Terry Baker

Personal information
- Full name: Terence Baker
- Date of birth: 13 November 1965 (age 60)
- Place of birth: Rochford, England
- Height: 5 ft 11 in (1.80 m)
- Position: Central defender

Youth career
- West Ham United

Senior career*
- Years: Team / Apps / (Gls)
- 1983–1984: West Ham United / 0 / (0)
- 1984–1985: Billericay Town
- 1985–1988: Colchester United / 55 / (2)
- Billericay Town
- Total:  / 55 / (2)

= Terry Baker (footballer) =

English footballer

Terence Baker (born 13 November 1965) is an English former footballer who played as a central defender in the Football League for Colchester United.

==Career==

Born in Rochford, Baker began his career with West Ham United, where he signed professional terms in 1983 following his apprenticeship. He failed to break into the first-team, joining Billericay Town on his release. Colchester United manager Cyril Lea resurrected his career in bringing Baker to Layer Road in November 1985. He got his first chance of first-team football in January 1986 when Keith Day dislocated his shoulder, as he went on to start in a 0–0 draw with Torquay United on 11 January.

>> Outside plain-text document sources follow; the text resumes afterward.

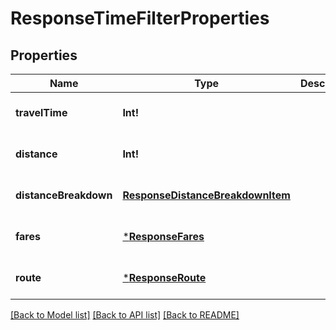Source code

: # ResponseTimeFilterProperties

## Properties
Name | Type | Description | Notes
------------ | ------------- | ------------- | -------------
**travelTime** | **Int!** |  | [optional] [default to null]
**distance** | **Int!** |  | [optional] [default to null]
**distanceBreakdown** | [**ResponseDistanceBreakdownItem**](ResponseDistanceBreakdownItem.md) |  | [optional] [default to null]
**fares** | [***ResponseFares**](ResponseFares.md) |  | [optional] [default to null]
**route** | [***ResponseRoute**](ResponseRoute.md) |  | [optional] [default to null]

[[Back to Model list]](../README.md#documentation-for-models) [[Back to API list]](../README.md#documentation-for-api-endpoints) [[Back to README]](../README.md)


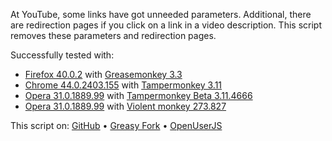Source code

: At YouTube, some links have got unneeded parameters. Additional, there are redirection pages if you click on a link in a video description. This script removes these parameters and redirection pages.

Successfully tested with:
- [Firefox 40.0.2](https://www.mozilla.org/firefox/new/) with [Greasemonkey 3.3](https://addons.mozilla.org/firefox/addon/greasemonkey/)
- [Chrome 44.0.2403.155](https://www.google.com/chrome/) with [Tampermonkey 3.11](https://chrome.google.com/webstore/detail/tampermonkey/dhdgffkkebhmkfjojejmpbldmpobfkfo)
- [Opera 31.0.1889.99](http://www.opera.com/de/computer) with [Tampermonkey Beta 3.11.4666](https://addons.opera.com/extensions/details/tampermonkey-beta/)
- [Opera 31.0.1889.99](http://www.opera.com/de/computer) with [Violent monkey 273.827](https://addons.opera.com/extensions/details/violent-monkey/)

This script on: [GitHub](https://github.com/t-fr/userscripts/tree/master/YouTube%20Link%20Cleaner) • [Greasy Fork](https://greasyfork.org/scripts/1193-youtube-link-cleaner) • [OpenUserJS](https://openuserjs.org/scripts/tfr/YouTube_Link_Cleaner)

Baker scored the first of his two league goals on 31 January in a 2–2 draw with Halifax Town at The Shay, ten days after scoring his first goal in a 2–1 Associate Members Cup defeat to Northampton Town. His second league goal came in a 2–1 away victory against Peterborough United on 31 March.

Baker found his chances harder to come by when manager Mike Walker brought in experienced former Arsenal player Colin Hill. He played his last game for Colchester on 2 January 1988 in a 2–0 defeat to Peterborough at London Road. Having made 55 appearances for the U's, Baker was released and returned to his former club Billericay Town.